Что ни герой произведения, то своя программа, своя философия, своя логика решения глобальных проблем.
У Портнягина – через несознательность.
У Митрохина – через грамотность.
У Барышникова – через кооперацию.
У УУРа – через общинно-общественное воспитание.
Даже Сенушкин, тунеядец, мародер, любитель легкой наживы, и тот претендует на «общечеловеческую мудрость». А что? И у Сенушкина – свой опыт, свой расчет, свои поучения – пристроиться к распределителю благ, побольше «от мужика... заготавливать, на то он и мужик. Ежели не так сильно, как при разверстке военного коммунизма, ежели что мужику и оставлять, так все равно с тем же расчетом: взять с его когда-нибудь». Пакостные советы, хищнические, однако же и они не пропали втуне, не остались без применения. И система распределителей укоренилась, и с крестьянина попытались впоследствии брать что можно и что нельзя.
Все повествование Залыгина полнится проповедями, декларациями, манифестами. От широковещательных заявлений для прессы (Казанцев, Митрохин) до откровений в узком кругу, перед каким-нибудь единственным слушателем (Иван Ипполитович). Причем ни у кого здесь нет монополии на правоту, на безошибочную оценку. Этакая разноголосица, этакая пестрота, этакая смесь завиральных идей с существенными. Озлобленный на интеллигенцию, готовый преследовать и искоренять ее, УУР тем не менее не слишком далек от истины, когда твердит: «Я – не против, мужики в коммуны сходятся – я не против, но как бы они тем самым лишнего масла и в без того горячие интеллигентские головы не подлили, а то уж и такой слышится разговор: «Ага! – они сходятся.
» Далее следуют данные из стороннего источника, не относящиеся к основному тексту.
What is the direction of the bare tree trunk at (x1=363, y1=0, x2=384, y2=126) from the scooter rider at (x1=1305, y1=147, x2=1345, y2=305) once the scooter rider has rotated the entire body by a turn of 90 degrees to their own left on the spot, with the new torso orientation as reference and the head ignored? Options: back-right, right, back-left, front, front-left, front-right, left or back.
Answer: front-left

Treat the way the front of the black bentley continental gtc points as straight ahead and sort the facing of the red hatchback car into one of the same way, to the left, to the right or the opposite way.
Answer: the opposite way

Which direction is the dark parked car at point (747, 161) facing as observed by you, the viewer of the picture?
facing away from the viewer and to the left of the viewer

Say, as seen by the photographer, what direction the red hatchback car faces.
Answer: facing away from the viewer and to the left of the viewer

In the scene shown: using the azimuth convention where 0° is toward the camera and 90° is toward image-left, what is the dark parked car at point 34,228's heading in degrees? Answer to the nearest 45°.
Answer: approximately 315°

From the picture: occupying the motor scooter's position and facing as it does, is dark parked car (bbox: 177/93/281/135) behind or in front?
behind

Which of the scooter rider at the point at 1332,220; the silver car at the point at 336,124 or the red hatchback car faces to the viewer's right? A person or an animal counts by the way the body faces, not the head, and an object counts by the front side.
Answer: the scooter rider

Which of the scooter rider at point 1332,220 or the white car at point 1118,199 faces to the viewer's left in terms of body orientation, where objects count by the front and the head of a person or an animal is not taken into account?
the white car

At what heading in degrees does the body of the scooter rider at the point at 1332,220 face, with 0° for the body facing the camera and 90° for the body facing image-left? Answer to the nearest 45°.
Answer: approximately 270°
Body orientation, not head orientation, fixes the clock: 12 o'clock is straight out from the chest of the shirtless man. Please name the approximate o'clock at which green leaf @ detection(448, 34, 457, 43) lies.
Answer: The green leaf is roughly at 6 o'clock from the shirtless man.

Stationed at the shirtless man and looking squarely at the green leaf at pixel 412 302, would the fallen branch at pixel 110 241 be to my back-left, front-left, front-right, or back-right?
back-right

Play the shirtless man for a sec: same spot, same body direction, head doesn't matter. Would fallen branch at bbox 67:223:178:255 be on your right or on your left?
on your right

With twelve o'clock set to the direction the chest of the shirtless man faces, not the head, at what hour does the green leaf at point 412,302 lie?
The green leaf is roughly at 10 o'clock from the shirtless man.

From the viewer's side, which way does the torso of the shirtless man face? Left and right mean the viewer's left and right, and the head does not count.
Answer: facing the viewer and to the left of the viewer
Так загнать их в коммуны всех до одного – лучше будет!» Сегодня – лучше, а завтра – это станет одним-единственным способом мужицкой жизни...» А симпатичный, жизнерадостный УПК (Уполномоченный Промысловой Кооперации), враг праздных разговоров и перестраховочных подозрений, вдруг обнаруживает в своей кипучей деятельности опасную, чреватую механическим исполнительством тенденцию: «...ему все равно было что и как делать, лишь бы дело называлось службой».